(Stored data)
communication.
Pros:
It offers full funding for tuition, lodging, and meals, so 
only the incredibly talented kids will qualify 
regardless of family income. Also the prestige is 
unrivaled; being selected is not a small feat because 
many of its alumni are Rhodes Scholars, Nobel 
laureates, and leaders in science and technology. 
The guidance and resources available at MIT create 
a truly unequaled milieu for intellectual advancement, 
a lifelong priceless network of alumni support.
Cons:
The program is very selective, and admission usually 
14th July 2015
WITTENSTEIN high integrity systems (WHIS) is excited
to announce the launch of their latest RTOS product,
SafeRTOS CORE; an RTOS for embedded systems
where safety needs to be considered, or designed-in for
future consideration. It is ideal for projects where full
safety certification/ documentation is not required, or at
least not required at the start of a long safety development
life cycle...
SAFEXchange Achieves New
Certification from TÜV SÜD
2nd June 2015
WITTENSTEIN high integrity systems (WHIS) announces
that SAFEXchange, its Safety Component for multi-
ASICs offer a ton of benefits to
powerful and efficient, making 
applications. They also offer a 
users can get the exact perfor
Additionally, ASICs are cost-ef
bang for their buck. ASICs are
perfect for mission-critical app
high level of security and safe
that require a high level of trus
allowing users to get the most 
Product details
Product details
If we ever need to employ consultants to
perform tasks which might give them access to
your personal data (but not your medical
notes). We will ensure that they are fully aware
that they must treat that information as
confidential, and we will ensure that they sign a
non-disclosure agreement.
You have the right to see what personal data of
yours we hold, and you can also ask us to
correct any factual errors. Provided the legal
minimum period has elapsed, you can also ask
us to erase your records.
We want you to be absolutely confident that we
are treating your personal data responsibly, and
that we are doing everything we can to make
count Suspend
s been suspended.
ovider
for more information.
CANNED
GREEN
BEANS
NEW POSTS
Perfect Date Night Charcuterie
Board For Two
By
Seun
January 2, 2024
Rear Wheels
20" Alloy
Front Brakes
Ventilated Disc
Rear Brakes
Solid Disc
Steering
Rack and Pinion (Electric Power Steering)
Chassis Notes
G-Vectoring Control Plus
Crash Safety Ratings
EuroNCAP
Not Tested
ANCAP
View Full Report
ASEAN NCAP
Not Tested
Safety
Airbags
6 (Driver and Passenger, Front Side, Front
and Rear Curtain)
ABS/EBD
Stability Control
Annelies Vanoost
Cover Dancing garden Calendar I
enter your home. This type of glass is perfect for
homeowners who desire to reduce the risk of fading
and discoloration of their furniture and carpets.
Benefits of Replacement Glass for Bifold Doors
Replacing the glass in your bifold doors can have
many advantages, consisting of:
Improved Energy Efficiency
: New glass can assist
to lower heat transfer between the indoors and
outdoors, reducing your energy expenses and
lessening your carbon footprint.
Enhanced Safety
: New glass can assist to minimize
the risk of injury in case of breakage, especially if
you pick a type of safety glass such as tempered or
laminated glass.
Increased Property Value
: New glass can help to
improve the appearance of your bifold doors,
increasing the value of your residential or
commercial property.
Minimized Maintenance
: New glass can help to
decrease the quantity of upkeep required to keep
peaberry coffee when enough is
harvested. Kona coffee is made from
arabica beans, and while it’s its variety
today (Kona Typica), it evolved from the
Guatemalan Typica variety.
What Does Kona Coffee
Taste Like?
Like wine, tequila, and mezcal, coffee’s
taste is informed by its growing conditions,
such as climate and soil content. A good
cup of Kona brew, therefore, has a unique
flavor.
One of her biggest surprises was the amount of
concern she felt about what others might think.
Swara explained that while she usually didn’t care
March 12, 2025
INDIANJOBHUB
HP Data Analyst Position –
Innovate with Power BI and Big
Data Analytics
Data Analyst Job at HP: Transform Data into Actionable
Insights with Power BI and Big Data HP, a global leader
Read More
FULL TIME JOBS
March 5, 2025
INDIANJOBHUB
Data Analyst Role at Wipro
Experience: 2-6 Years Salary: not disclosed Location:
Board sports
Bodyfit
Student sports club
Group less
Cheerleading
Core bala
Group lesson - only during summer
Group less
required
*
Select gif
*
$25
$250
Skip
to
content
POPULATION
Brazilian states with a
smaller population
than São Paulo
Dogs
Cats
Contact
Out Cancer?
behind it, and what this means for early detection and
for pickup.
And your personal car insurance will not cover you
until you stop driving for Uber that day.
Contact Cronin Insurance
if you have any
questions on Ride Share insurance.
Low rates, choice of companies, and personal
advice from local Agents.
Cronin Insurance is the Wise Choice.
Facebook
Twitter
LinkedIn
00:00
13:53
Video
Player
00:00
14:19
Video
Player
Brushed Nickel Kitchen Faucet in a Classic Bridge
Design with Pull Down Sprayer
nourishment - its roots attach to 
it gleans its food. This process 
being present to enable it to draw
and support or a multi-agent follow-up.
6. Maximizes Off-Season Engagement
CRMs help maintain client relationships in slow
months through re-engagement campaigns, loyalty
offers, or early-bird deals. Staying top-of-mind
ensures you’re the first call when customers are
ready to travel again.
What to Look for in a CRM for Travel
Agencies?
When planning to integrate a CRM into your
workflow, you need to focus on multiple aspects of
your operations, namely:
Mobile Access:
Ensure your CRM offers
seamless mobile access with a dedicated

- [Problem to solve]:
Could you return exactly the stretch of the data above that starts at the line with "for more information." and ends at the line with "assist to minimize", both lines included?

- [Answer to this exercise]:
for more information.
CANNED
GREEN
BEANS
NEW POSTS
Perfect Date Night Charcuterie
Board For Two
By
Seun
January 2, 2024
Rear Wheels
20" Alloy
Front Brakes
Ventilated Disc
Rear Brakes
Solid Disc
Steering
Rack and Pinion (Electric Power Steering)
Chassis Notes
G-Vectoring Control Plus
Crash Safety Ratings
EuroNCAP
Not Tested
ANCAP
View Full Report
ASEAN NCAP
Not Tested
Safety
Airbags
6 (Driver and Passenger, Front Side, Front
and Rear Curtain)
ABS/EBD
Stability Control
Annelies Vanoost
Cover Dancing garden Calendar I
enter your home. This type of glass is perfect for
homeowners who desire to reduce the risk of fading
and discoloration of their furniture and carpets.
Benefits of Replacement Glass for Bifold Doors
Replacing the glass in your bifold doors can have
many advantages, consisting of:
Improved Energy Efficiency
: New glass can assist
to lower heat transfer between the indoors and
outdoors, reducing your energy expenses and
lessening your carbon footprint.
Enhanced Safety
: New glass can assist to minimize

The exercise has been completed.